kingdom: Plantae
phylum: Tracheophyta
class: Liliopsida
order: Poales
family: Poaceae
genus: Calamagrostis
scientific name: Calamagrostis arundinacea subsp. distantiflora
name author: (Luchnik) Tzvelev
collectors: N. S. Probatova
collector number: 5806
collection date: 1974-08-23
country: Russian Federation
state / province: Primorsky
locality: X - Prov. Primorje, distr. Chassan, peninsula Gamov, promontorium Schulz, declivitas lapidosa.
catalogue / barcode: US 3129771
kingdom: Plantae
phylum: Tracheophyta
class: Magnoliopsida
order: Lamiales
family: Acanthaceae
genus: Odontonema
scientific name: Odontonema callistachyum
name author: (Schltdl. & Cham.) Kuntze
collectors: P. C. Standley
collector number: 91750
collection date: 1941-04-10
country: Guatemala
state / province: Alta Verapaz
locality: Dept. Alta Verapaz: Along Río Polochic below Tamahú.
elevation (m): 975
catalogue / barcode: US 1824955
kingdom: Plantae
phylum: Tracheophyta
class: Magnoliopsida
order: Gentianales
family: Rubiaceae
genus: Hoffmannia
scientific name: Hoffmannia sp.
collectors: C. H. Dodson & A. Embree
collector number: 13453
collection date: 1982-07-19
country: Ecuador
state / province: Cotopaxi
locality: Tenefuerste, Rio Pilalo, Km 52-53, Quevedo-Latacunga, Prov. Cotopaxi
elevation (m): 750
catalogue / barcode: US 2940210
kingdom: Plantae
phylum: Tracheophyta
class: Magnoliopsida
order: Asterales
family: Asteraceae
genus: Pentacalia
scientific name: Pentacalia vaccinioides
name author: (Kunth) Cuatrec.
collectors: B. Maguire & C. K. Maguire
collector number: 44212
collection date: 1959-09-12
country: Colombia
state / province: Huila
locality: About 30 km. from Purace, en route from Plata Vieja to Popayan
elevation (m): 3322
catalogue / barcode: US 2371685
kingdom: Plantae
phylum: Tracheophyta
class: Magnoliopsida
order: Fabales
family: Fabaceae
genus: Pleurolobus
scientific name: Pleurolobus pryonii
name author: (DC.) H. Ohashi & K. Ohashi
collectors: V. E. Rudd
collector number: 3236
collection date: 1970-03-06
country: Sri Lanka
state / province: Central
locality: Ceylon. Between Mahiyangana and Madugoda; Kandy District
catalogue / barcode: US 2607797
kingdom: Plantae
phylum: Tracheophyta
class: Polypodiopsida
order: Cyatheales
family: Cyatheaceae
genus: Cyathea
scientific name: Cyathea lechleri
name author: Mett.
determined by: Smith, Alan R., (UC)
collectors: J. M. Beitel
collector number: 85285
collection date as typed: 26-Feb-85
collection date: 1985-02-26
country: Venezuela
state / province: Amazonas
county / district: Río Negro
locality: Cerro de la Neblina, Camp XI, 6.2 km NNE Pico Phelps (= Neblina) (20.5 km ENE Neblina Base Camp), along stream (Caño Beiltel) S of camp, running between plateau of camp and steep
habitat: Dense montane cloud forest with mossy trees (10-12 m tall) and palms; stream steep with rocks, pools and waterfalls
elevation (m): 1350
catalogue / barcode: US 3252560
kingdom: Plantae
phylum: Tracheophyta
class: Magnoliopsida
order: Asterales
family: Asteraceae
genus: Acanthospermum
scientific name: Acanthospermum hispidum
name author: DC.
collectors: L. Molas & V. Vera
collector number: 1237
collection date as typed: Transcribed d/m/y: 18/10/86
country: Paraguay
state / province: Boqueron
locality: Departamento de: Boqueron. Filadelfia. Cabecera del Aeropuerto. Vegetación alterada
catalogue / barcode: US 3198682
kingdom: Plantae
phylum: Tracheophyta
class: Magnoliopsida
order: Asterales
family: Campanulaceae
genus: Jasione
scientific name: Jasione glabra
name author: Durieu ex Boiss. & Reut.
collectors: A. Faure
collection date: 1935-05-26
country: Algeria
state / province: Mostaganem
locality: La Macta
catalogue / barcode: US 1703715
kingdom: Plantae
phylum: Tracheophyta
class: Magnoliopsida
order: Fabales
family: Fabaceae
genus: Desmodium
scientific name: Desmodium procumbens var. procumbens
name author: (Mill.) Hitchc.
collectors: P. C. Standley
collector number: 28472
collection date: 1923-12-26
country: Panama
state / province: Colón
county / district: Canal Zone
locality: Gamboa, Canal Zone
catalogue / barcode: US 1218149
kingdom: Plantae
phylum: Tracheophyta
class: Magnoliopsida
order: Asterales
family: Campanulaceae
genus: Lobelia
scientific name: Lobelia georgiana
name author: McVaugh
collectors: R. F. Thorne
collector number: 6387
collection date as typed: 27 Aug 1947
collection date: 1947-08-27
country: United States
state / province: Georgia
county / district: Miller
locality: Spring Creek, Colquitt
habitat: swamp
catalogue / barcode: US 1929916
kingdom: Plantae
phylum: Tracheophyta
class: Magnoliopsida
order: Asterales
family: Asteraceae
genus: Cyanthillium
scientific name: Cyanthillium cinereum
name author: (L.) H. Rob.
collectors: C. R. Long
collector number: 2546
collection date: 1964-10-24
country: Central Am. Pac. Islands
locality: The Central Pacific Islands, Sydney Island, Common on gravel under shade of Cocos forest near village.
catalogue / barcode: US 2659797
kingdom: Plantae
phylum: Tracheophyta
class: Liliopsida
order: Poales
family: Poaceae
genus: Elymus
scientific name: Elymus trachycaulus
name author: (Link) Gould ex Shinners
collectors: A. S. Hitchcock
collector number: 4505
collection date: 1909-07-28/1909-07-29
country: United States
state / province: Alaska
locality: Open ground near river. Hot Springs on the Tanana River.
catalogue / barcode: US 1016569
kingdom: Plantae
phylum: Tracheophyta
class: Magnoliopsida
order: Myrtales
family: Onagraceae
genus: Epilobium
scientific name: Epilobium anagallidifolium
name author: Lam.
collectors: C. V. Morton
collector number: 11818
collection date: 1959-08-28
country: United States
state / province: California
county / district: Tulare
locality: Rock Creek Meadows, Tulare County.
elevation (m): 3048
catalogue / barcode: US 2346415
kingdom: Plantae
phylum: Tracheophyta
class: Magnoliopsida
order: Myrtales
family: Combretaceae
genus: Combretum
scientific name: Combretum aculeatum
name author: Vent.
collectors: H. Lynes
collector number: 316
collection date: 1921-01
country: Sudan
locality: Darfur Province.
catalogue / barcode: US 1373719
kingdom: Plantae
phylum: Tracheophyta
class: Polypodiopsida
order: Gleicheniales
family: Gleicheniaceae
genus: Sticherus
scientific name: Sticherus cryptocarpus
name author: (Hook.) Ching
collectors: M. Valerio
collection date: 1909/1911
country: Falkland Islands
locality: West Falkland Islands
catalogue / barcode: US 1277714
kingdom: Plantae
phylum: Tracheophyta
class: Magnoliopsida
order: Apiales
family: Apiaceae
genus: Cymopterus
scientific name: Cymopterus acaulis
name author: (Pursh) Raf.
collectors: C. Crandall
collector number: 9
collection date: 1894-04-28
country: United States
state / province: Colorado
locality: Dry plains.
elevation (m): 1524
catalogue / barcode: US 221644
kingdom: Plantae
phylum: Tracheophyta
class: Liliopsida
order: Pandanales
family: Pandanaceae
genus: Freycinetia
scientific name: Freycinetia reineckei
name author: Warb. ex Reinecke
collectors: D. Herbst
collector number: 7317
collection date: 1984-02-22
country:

**Task:** Copy every line of the records above, word for word, with no changes.

**Exercise result:**
kingdom: Plantae
phylum: Tracheophyta
class: Liliopsida
order: Poales
family: Poaceae
genus: Calamagrostis
scientific name: Calamagrostis arundinacea subsp. distantiflora
name author: (Luchnik) Tzvelev
collectors: N. S. Probatova
collector number: 5806
collection date: 1974-08-23
country: Russian Federation
state / province: Primorsky
locality: X - Prov. Primorje, distr. Chassan, peninsula Gamov, promontorium Schulz, declivitas lapidosa.
catalogue / barcode: US 3129771
kingdom: Plantae
phylum: Tracheophyta
class: Magnoliopsida
order: Lamiales
family: Acanthaceae
genus: Odontonema
scientific name: Odontonema callistachyum
name author: (Schltdl. & Cham.) Kuntze
collectors: P. C. Standley
collector number: 91750
collection date: 1941-04-10
country: Guatemala
state / province: Alta Verapaz
locality: Dept. Alta Verapaz: Along Río Polochic below Tamahú.
elevation (m): 975
catalogue / barcode: US 1824955
kingdom: Plantae
phylum: Tracheophyta
class: Magnoliopsida
order: Gentianales
family: Rubiaceae
genus: Hoffmannia
scientific name: Hoffmannia sp.
collectors: C. H. Dodson & A. Embree
collector number: 13453
collection date: 1982-07-19
country: Ecuador
state / province: Cotopaxi
locality: Tenefuerste, Rio Pilalo, Km 52-53, Quevedo-Latacunga, Prov. Cotopaxi
elevation (m): 750
catalogue / barcode: US 2940210
kingdom: Plantae
phylum: Tracheophyta
class: Magnoliopsida
order: Asterales
family: Asteraceae
genus: Pentacalia
scientific name: Pentacalia vaccinioides
name author: (Kunth) Cuatrec.
collectors: B. Maguire & C. K. Maguire
collector number: 44212
collection date: 1959-09-12
country: Colombia
state / province: Huila
locality: About 30 km. from Purace, en route from Plata Vieja to Popayan
elevation (m): 3322
catalogue / barcode: US 2371685
kingdom: Plantae
phylum: Tracheophyta
class: Magnoliopsida
order: Fabales
family: Fabaceae
genus: Pleurolobus
scientific name: Pleurolobus pryonii
name author: (DC.) H. Ohashi & K. Ohashi
collectors: V. E. Rudd
collector number: 3236
collection date: 1970-03-06
country: Sri Lanka
state / province: Central
locality: Ceylon. Between Mahiyangana and Madugoda; Kandy District
catalogue / barcode: US 2607797
kingdom: Plantae
phylum: Tracheophyta
class: Polypodiopsida
order: Cyatheales
family: Cyatheaceae
genus: Cyathea
scientific name: Cyathea lechleri
name author: Mett.
determined by: Smith, Alan R., (UC)
collectors: J. M. Beitel
collector number: 85285
collection date as typed: 26-Feb-85
collection date: 1985-02-26
country: Venezuela
state / province: Amazonas
county / district: Río Negro
locality: Cerro de la Neblina, Camp XI, 6.2 km NNE Pico Phelps (= Neblina) (20.5 km ENE Neblina Base Camp), along stream (Caño Beiltel) S of camp, running between plateau of camp and steep
habitat: Dense montane cloud forest with mossy trees (10-12 m tall) and palms; stream steep with rocks, pools and waterfalls
elevation (m): 1350
catalogue / barcode: US 3252560
kingdom: Plantae
phylum: Tracheophyta
class: Magnoliopsida
order: Asterales
family: Asteraceae
genus: Acanthospermum
scientific name: Acanthospermum hispidum
name author: DC.
collectors: L. Molas & V. Vera
collector number: 1237
collection date as typed: Transcribed d/m/y: 18/10/86
country: Paraguay
state / province: Boqueron
locality: Departamento de: Boqueron. Filadelfia. Cabecera del Aeropuerto. Vegetación alterada
catalogue / barcode: US 3198682
kingdom: Plantae
phylum: Tracheophyta
class: Magnoliopsida
order: Asterales
family: Campanulaceae
genus: Jasione
scientific name: Jasione glabra
name author: Durieu ex Boiss. & Reut.
collectors: A. Faure
collection date: 1935-05-26
country: Algeria
state / province: Mostaganem
locality: La Macta
catalogue / barcode: US 1703715
kingdom: Plantae
phylum: Tracheophyta
class: Magnoliopsida
order: Fabales
family: Fabaceae
genus: Desmodium
scientific name: Desmodium procumbens var. procumbens
name author: (Mill.) Hitchc.
collectors: P. C. Standley
collector number: 28472
collection date: 1923-12-26
country: Panama
state / province: Colón
county / district: Canal Zone
locality: Gamboa, Canal Zone
catalogue / barcode: US 1218149
kingdom: Plantae
phylum: Tracheophyta
class: Magnoliopsida
order: Asterales
family: Campanulaceae
genus: Lobelia
scientific name: Lobelia georgiana
name author: McVaugh
collectors: R. F. Thorne
collector number: 6387
collection date as typed: 27 Aug 1947
collection date: 1947-08-27
country: United States
state / province: Georgia
county / district: Miller
locality: Spring Creek, Colquitt
habitat: swamp
catalogue / barcode: US 1929916
kingdom: Plantae
phylum: Tracheophyta
class: Magnoliopsida
order: Asterales
family: Asteraceae
genus: Cyanthillium
scientific name: Cyanthillium cinereum
name author: (L.) H. Rob.
collectors: C. R. Long
collector number: 2546
collection date: 1964-10-24
country: Central Am. Pac. Islands
locality: The Central Pacific Islands, Sydney Island, Common on gravel under shade of Cocos forest near village.
catalogue / barcode: US 2659797
kingdom: Plantae
phylum: Tracheophyta
class: Liliopsida
order: Poales
family: Poaceae
genus: Elymus
scientific name: Elymus trachycaulus
name author: (Link) Gould ex Shinners
collectors: A. S. Hitchcock
collector number: 4505
collection date: 1909-07-28/1909-07-29
country: United States
state / province: Alaska
locality: Open ground near river. Hot Springs on the Tanana River.
catalogue / barcode: US 1016569
kingdom: Plantae
phylum: Tracheophyta
class: Magnoliopsida
order: Myrtales
family: Onagraceae
genus: Epilobium
scientific name: Epilobium anagallidifolium
name author: Lam.
collectors: C. V. Morton
collector number: 11818
collection date: 1959-08-28
country: United States
state / province: California
county / district: Tulare
locality: Rock Creek Meadows, Tulare County.
elevation (m): 3048
catalogue / barcode: US 2346415
kingdom: Plantae
phylum: Tracheophyta
class: Magnoliopsida
order: Myrtales
family: Combretaceae
genus: Combretum
scientific name: Combretum aculeatum
name author: Vent.
collectors: H. Lynes
collector number: 316
collection date: 1921-01
country: Sudan
locality: Darfur Province.
catalogue / barcode: US 1373719
kingdom: Plantae
phylum: Tracheophyta
class: Polypodiopsida
order: Gleicheniales
family: Gleicheniaceae
genus: Sticherus
scientific name: Sticherus cryptocarpus
name author: (Hook.) Ching
collectors: M. Valerio
collection date: 1909/1911
country: Falkland Islands
locality: West Falkland Islands
catalogue / barcode: US 1277714
kingdom: Plantae
phylum: Tracheophyta
class: Magnoliopsida
order: Apiales
family: Apiaceae
genus: Cymopterus
scientific name: Cymopterus acaulis
name author: (Pursh) Raf.
collectors: C. Crandall
collector number: 9
collection date: 1894-04-28
country: United States
state / province: Colorado
locality: Dry plains.
elevation (m): 1524
catalogue / barcode: US 221644
kingdom: Plantae
phylum: Tracheophyta
class: Liliopsida
order: Pandanales
family: Pandanaceae
genus: Freycinetia
scientific name: Freycinetia reineckei
name author: Warb. ex Reinecke
collectors: D. Herbst
collector number: 7317
collection date: 1984-02-22
country:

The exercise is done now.